Loi sur l’alcool vidée de son contenu, autorisation donnée aux vieux conducteurs, même inaptes, de rouler encore: un étrange vent libertaire souffle sur la Confédération.
Il y a une semaine, s’en souvient-on, le Conseil national, à la colère des empêcheurs de boire en rond, et emmené par le Valaisan — mais c’est sans doute pur hasard — Christophe Darbellay, asséchait la révision de la loi sur l’alcool et sa foule d’interdits nouveaux. Aujourd’hui c’est l’Office fédéral des routes (OFROU) qui songe à autoriser, sous certaines restrictions, les vieux conducteurs plus vraiment en état, à continuer néanmoins à tenir un volant.
Quel rapport entre ces deux péripéties? Sans doute aucun. Sauf qu’il faut bien constater, dans les deux cas, que fonctionnaires et élus du peuple savent, quand il le faut, quand ils le veulent bien, se montrer carrément risque-tout et étrangement libertaires. Pour les uns comme pour les autres, un seul mot d’ordre: à fond les ballons.
Rien donc ne semble plus soudain leur faire peur. C’est bien la majorité bourgeoise du parlement, d’ordinaire plutôt frileuse et souvent scrogneugneu, qui a balayé toutes les entraves à la picole, même raisonnables, suggérées dans la nouvelle législation.
Ces dangereux boit-sans-soif siégeant sous la coupole ont par exemple refusé la restriction de la publicité sur l’alcool. Refusé l’instauration d’un prix minimum pour les alcools forts. Refusé l’interdiction des happy hours.
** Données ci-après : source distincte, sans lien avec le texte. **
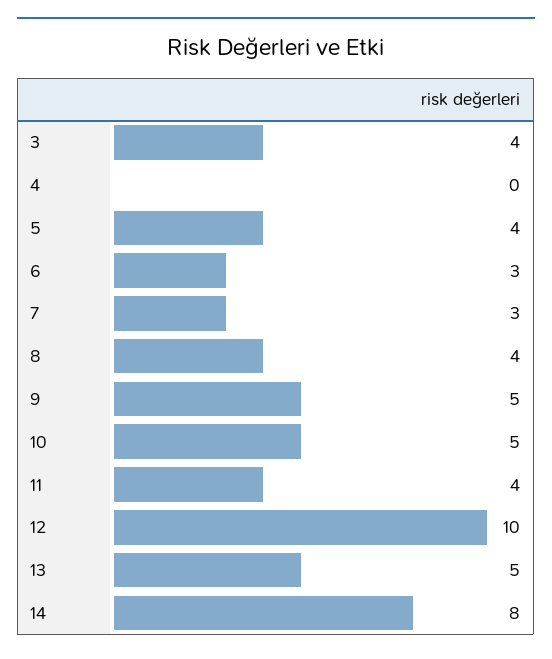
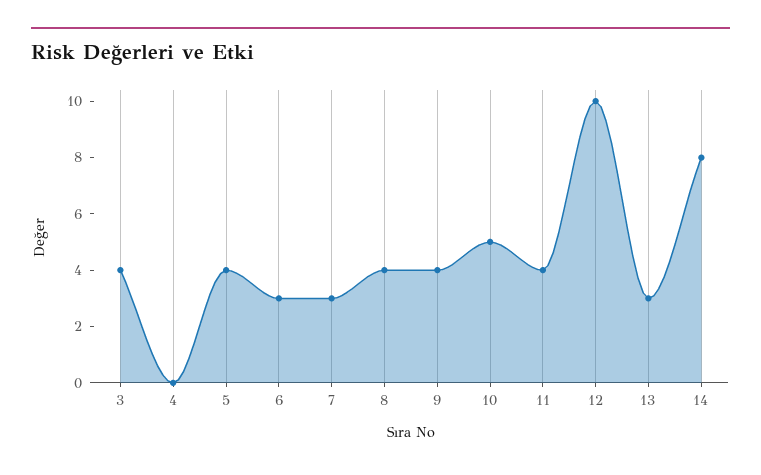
9: 5 -> 4
13: 5 -> 3

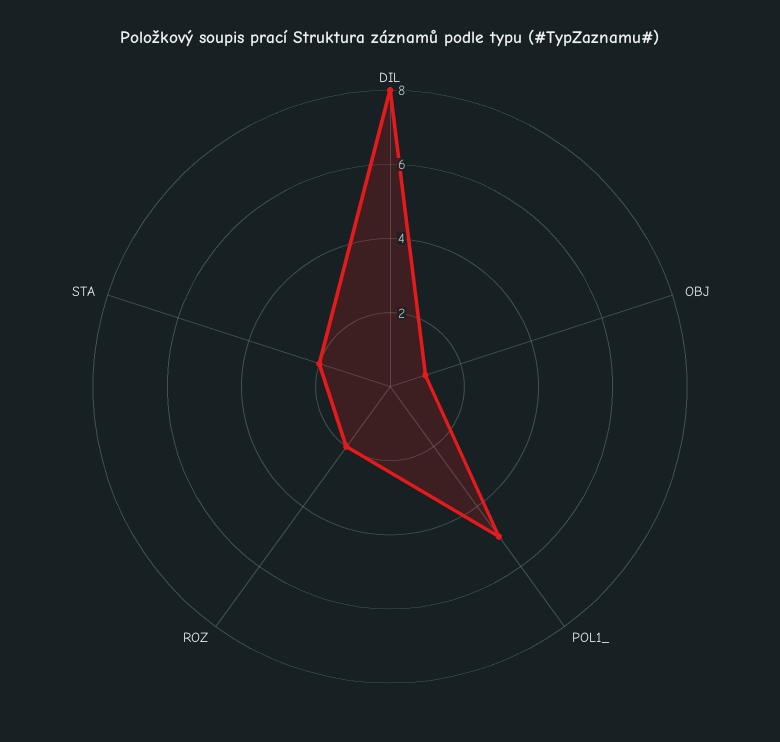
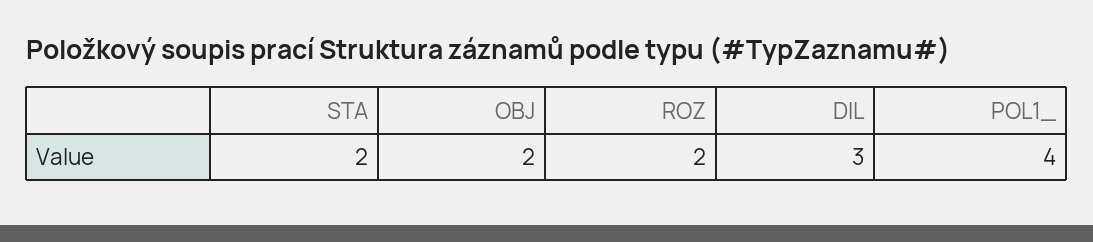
DIL: 8 -> 3
OBJ: 1 -> 2
POL1_: 5 -> 4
Refusé l’interdiction de la vente de bibines entre 22 et 6 h. Comme le soulignait Christophe Darbellay, «l’enfer est pavé de bonnes intentions». Entre deux apéros, c’est sûr.
Quant à l’OFROU, on l’a dit, il imagine, lorsque les tests obligatoires pour les automobilistes de plus de 70 ans s’avèrent «légèrement négatifs», d’autoriser quand même les grabataires — qui la vue basse, qui la jambe raide, ou l’attention fléchissante — à conduire, mais sous restriction d’horaire, de périmètre, de distance et à bord de véhicules éventuellement adaptés.
Pourquoi pas? Bon, une statistique hospitalière au moins a échappé à l’OFROU, qui ne peut pas penser à tout, comme elle avait d’ailleurs échappé au Conseil national lors du débat sur l’alcool, les élus s’étant surtout focalisés sur la cuite-minute chère à nos adolescents: les vieux en réalité se biturent plus que les jeunes. 90% des personnes admises à l’hôpital pour abus d’alcool, nous dit l’Office fédéral de la statistique, ont plus de 23 ans — les 65-74 ans arrivant en tête de toutes les tranches d’âge. La consommation des vieux poivrots serait ainsi «chroniquement» excessive, tandis que celles des jeunes intoxiqués ne le serait que «ponctuellement». Qui sait si l’OFROU n’en aurait pas conclu qu’un vieux beurré «chroniquement» tiendra mieux la route qu’un jeune torché «ponctuellement»?
Il est à remarquer aussi que cette fleur faite aux conducteurs plus âgés déchaîne l’indignation du café du commerce ou de ce qui en tient lieu, par exemple le site du Matin. «Soit on est apte, soit on ne l’est pas», tranche péremptoirement la doxa. Ou encore: «C’est bien, on va laisser des gens reconnus inaptes tenir un volant, rouler près de chez eux, là où se trouvent piétons et enfants.»
Il en est même qui s’indignent du fait qu’envers une autre catégorie de conducteurs présentant un déficit d’attention et des réflexes ralentis — à savoir ceux qui conduisent sous l’influence de l’alcool — il n’y aura pas de pitié: «C’est l’amende + retrait. Voire la prison. Quelle logique!»
Tout cela semble d’une logique au contraire impitoyable: celle de la permissivité. Ici, pas de restriction sur l’alcool — un laxisme parlementaire sans doute aidé par la main généreuse des lobbys de la gnôle et autres pinardiers. Là le feu vert donné aux têtes chenues de jouer encore les Monsieur Tut Tut et les Madame Pouet Pouet.
Enfin, pour rendre compte à la fois de la hargne que déclenche la conduite autorisée des vieux chauffards et cette tendance soudaine des autorités à promouvoir en matière d’alcool le risque et la liberté au détriment de la sécurité et de la santé, on pourrait citer la question que Régis Debray inscrit au début de son dernier opuscule, «Le bel Age»: «Un pays frileux et à l’âme vieillissante est-il condamné au culte de la jeunesse?»